Now you’d have to ask the aliens how much time they have, because the concept of a Pitbull song takes some time to explain. Because it’s not that Pitbull makes music–he gloms onto existing music. He rides along on the talent of other musicians like a bareheaded barnacle, adding drum beats where no drum beats have gone before, sidling right up to the prim, mouselike figure of Copyright Law and offering to buy her a couple drinks and have a little fun. His additions in and of themselves are at best inconsequential, invariably coming from a school of thought that every song needs a club mix. He raps, kind of, on these tracks, bringing together the creativity of an AAAA rhyme scheme and the insights that only lines like “running through the game like a running back” can bring. This all happens simultaneous to his manufacturing of a stage presence that boasts about, in no particular order, “hustle,” “sacrifice,” and “hard work,” which suggests that Pitbull’s raps require a modicum of actual effort, such as revising the first draft version of “runner” (when he realized the syllabic content wasn’t quite there) to the aforementioned “running back.”

He is a scourge with no reason to exist, and he is insanely popular.

There are things you see at a Pitbull show you can’t forget, like the bevy of impressionable young girls wearing 305 shirts (Pitbull’s area code that he’s quick to remind folks of). Or like the middle-aged women dancing sans shirts amidst the crowd. Or like the fact that Pitbull at this point isn’t even trying to act as if he’s anything but a plagiarist, simply playing songs he has never even laid a finger on and dancing on stage, sweating and grinning like even he can’t believe people enjoy this.

Because they do.

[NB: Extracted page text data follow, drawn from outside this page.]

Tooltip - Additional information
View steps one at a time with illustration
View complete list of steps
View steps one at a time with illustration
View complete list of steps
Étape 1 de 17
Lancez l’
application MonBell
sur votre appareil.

They absolutely enjoy it. I’d be lying to say that even I, skeptic that I am, enjoyed it at times. And it was at one of those times when I realized that although what Pitbull “plays” is a monolithic crater from the actual genre, it makes sense that he was at Jazz Fest.

Pitbull is tourist New Orleans. He’s not just the idea of drinking a daiquiri, but he’s the freedom of drinking a daiquiri in a to-go cup as you todder along Bourbon Street. He’s the realization that your best culinary options are either a hot dog or a crawfish and nowhere in-between. He’s your base instincts, a walking “Up For Whatever” billboard that simply is what folks want from a weekend in the Big Easy.

I’d like to think the real New Orleans is Irvin Mayfield, though. And Dee Dee Bridgewater and Adonis Rose and the whole N.O. Jazz Orchestra. They’re the slow curation of talent, the persistence in the face of the not-great circumstances of the city. The understanding that things won’t go right all the time, so we don’t need to play music that tells us they will. The belief that we can create, on the fly, as need be, if and when these things arise.

Realistically, New Orleans probably falls somewhere between these two versions, somewhere between the yin and the yang. But, man, it’s crazy to see the two of them coexist sometimes.

You could even say it smells a little funny.